Ukraine zerstört russische Treibstoffpipeline nahe Moskau bei Großangriff
Am 31. Oktober traf der ukrainische Militärgeheimdienst eine wichtige Treibstoffpipeline, die russische Streitkräfte in der Nähe von Moskau versorgt, und zerstörte alle drei Leitungen des 400 Kilometer langen Koltsewoj-Systems – ein Vorgang, den ukrainische Beamte als schweren Schlag gegen die militärische Logistik Russlands bezeichneten. Der Angriff erfolgte, während Russland seine eigene Kampagne gegen die ukrainische Energieinfrastruktur verschärfte und in der Nacht auf Samstag 223 Drohnen startete, die mindestens vier Zivilisten töteten und 48 weitere in mehreren Regionen verletzten.

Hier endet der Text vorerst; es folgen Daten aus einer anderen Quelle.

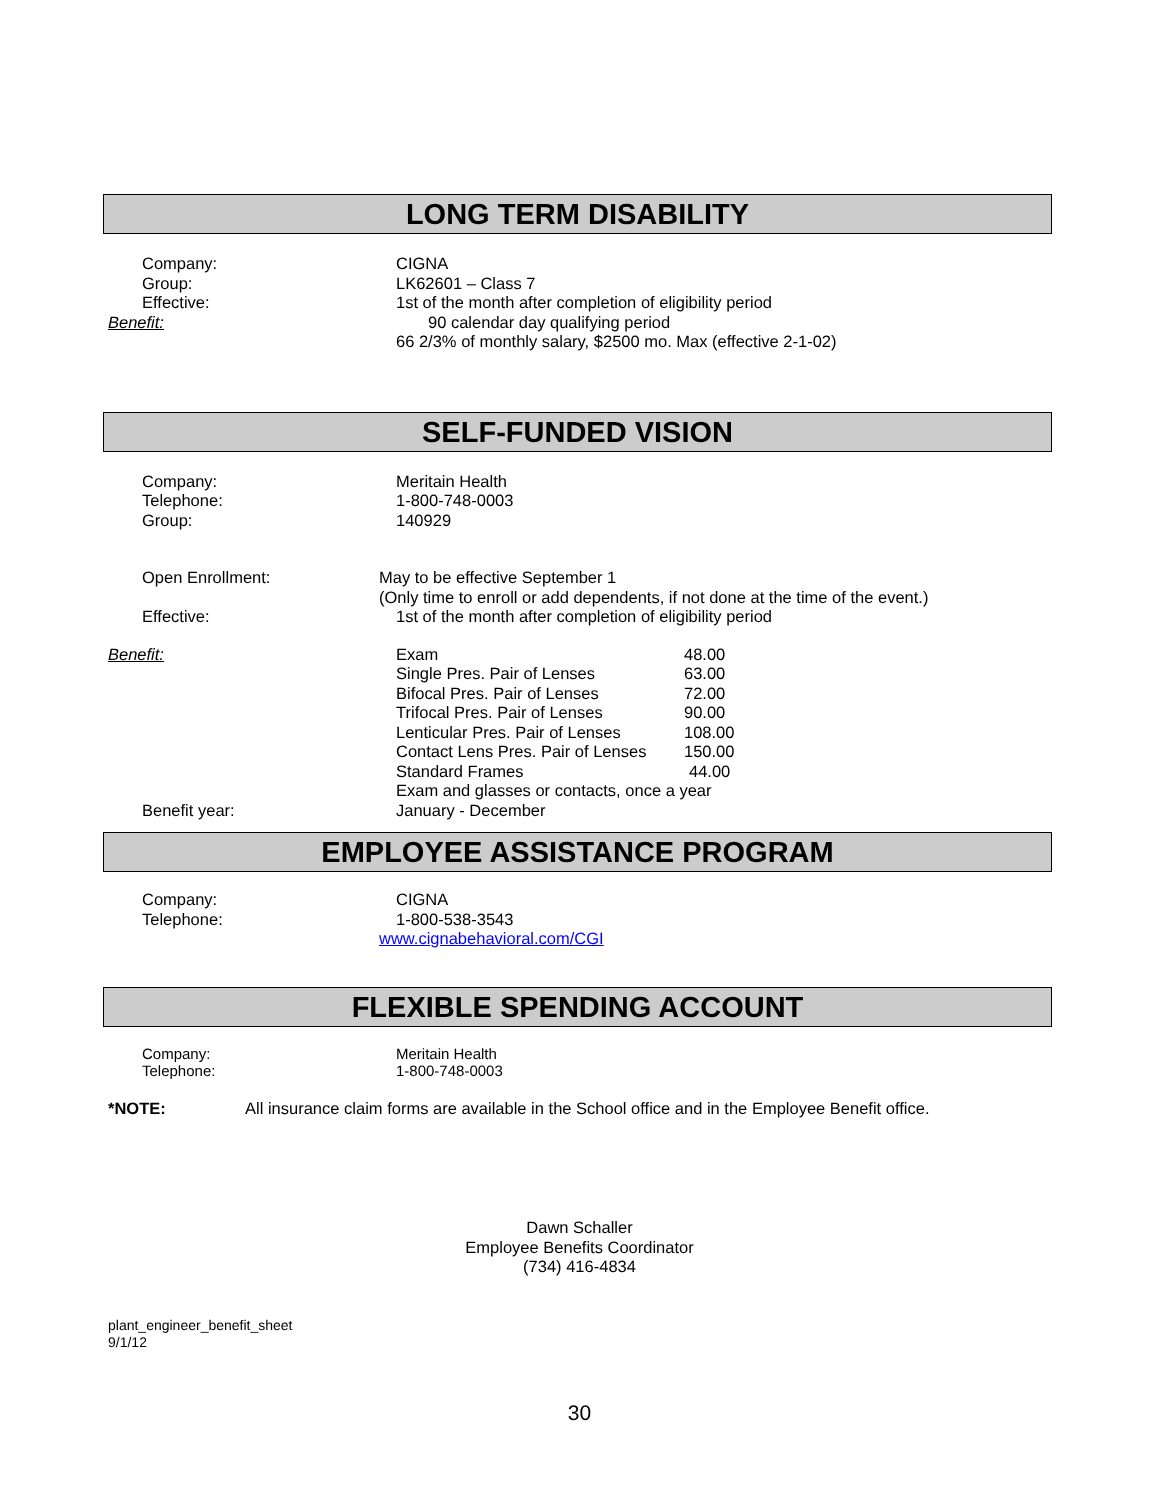LONG TERM DISABILITY
Company: CIGNA
Group: LK62601 – Class 7
Effective: 1st of the month after completion of eligibility period
Benefit: 90 calendar day qualifying period
66 2/3% of monthly salary, $2500 mo. Max (effective 2-1-02)
SELF-FUNDED VISION
Company: Meritain Health
Telephone: 1-800-748-0003
Group: 140929
Open Enrollment: May to be effective September 1
(Only time to enroll or add dependents, if not done at the time of the event.)
Effective: 1st of the month after completion of eligibility period
Benefit: Exam 48.00
Single Pres. Pair of Lenses 63.00
Bifocal Pres. Pair of Lenses 72.00
Trifocal Pres. Pair of Lenses 90.00
Lenticular Pres. Pair of Lenses
108.00
Contact Lens Pres. Pair of Lenses
150.00
Standard Frames 44.00
Exam and glasses or contacts, once a year
Benefit year: January - December
EMPLOYEE ASSISTANCE PROGRAM
Company: CIGNA
Telephone: 1-800-538-3543
www.cignabehavioral.com/CGI
FLEXIBLE SPENDING ACCOUNT
Company: Meritain Health
Telephone: 1-800-748-0003
*NOTE: All insurance claim forms are available in the School office and in the Employee Benefit office.
Dawn Schaller
Employee Benefits Coordinator
(734) 416-4834
plant_engineer_benefit_sheet
9/1/12
30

Strategische Pipeline in verdeckter Operation lahmgelegt
Die Hauptnachrichtendirektion (HUR) bestätigte, dass die Operation die Koltsewoj-Pipeline im Bezirk Ramensky in der Region Moskau ins Visier nahm und es gelang, alle drei Treibstoffleitungen gleichzeitig zu zerstören – trotz Anti-Drohnen-Abwehr und bewaffneter Sicherheitskräfte, die die Anlage schützten. Die Pipeline transportierte Benzin, Diesel und Flugbenzin von Raffinerien in Rjasan, Nischni Nowgorod und Moskau direkt an die russischen Streitkräfte.
Laut HUR hatte die Pipeline eine jährliche Kapazität von bis zu 3 Millionen Tonnen Flugbenzin, 2,8 Millionen Tonnen Diesel und 1,6 Millionen Tonnen Benzin. „Unsere Schläge hatten mehr Wirkung als Sanktionen“, sagte HUR-Chef Kyrylo Budanow und bezeichnete die Operation als einen Angriff, der Russland direkter geschadet habe als internationale Wirtschaftssanktionen.
Der Angriff steht im Zusammenhang mit der fortgesetzten ukrainischen Strategie, russische Energieinfrastruktur gezielt zu treffen, um militärische Operationen zu stören und wirtschaftlichen Druck auf Moskau auszuüben. Ukrainische Streitkräfte haben im Jahr 2025 systematisch russische Ölraffinerien und Treibstoffanlagen angegriffen. Laut ukrainischen Beamten waren diese Operationen wirksamer als die westlichen Sanktionen.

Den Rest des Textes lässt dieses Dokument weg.